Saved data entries
● ● ● ● ● ● ●

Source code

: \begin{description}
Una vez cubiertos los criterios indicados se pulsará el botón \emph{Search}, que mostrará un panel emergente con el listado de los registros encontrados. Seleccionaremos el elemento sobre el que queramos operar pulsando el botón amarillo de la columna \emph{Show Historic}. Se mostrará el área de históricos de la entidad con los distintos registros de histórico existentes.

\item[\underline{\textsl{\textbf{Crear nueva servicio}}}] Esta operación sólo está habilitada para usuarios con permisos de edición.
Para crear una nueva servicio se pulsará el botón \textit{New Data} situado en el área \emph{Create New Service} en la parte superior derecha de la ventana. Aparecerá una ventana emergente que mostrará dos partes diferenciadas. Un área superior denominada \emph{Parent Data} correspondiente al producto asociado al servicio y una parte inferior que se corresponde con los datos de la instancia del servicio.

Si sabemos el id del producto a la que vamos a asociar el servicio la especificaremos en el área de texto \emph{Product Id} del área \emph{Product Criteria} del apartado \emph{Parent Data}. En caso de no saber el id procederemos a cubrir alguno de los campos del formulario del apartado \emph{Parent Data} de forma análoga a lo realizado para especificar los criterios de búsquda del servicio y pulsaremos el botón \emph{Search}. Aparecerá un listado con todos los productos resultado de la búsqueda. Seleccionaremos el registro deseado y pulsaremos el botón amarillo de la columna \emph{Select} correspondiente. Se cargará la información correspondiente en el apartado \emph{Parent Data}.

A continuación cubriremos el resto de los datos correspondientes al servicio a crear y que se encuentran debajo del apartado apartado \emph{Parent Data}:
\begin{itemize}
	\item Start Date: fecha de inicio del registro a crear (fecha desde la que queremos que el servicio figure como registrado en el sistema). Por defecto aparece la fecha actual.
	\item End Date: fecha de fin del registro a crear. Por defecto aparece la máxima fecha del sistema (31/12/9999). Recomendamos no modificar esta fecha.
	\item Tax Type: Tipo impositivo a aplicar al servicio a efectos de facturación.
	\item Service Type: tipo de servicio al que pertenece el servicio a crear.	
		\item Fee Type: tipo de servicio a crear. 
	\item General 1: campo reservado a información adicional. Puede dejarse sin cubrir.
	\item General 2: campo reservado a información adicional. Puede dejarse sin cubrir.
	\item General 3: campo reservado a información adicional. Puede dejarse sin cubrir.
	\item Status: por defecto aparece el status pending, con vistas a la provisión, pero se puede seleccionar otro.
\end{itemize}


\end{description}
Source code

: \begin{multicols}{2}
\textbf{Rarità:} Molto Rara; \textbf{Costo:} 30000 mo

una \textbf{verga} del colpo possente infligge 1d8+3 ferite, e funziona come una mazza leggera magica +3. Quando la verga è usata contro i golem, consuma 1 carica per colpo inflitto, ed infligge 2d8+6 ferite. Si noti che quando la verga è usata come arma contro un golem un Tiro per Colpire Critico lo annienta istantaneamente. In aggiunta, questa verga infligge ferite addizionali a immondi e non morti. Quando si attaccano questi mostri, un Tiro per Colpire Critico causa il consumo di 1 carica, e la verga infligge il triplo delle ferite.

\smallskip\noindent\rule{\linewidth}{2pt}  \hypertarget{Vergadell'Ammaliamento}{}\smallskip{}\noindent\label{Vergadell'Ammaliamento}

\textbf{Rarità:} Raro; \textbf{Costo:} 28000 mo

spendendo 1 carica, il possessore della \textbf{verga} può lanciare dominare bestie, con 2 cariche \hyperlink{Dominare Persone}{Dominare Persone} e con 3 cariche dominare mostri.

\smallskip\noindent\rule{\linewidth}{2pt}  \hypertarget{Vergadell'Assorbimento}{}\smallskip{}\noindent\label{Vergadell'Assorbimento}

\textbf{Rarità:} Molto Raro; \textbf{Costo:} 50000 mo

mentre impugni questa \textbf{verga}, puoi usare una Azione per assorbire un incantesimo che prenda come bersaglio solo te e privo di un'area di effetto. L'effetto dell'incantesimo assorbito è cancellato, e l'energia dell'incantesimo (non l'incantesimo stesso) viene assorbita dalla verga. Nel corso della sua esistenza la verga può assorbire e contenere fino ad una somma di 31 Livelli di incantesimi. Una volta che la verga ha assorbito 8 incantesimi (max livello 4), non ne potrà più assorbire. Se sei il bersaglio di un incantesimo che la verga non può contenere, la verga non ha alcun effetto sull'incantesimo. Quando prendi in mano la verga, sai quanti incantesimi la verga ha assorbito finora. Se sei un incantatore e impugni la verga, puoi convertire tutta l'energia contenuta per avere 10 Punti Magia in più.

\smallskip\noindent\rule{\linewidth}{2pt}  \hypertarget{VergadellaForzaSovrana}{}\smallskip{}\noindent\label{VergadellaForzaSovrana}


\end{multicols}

● ● ● ● ● ● ●

- _Task objective_:
Go through the entries above, and wherever a line holds the word "Costo", copy that line.

- _Completed exercise_:
\textbf{Rarità:} Molto Rara; \textbf{Costo:} 30000 mo
\textbf{Rarità:} Raro; \textbf{Costo:} 28000 mo
\textbf{Rarità:} Molto Raro; \textbf{Costo:} 50000 mo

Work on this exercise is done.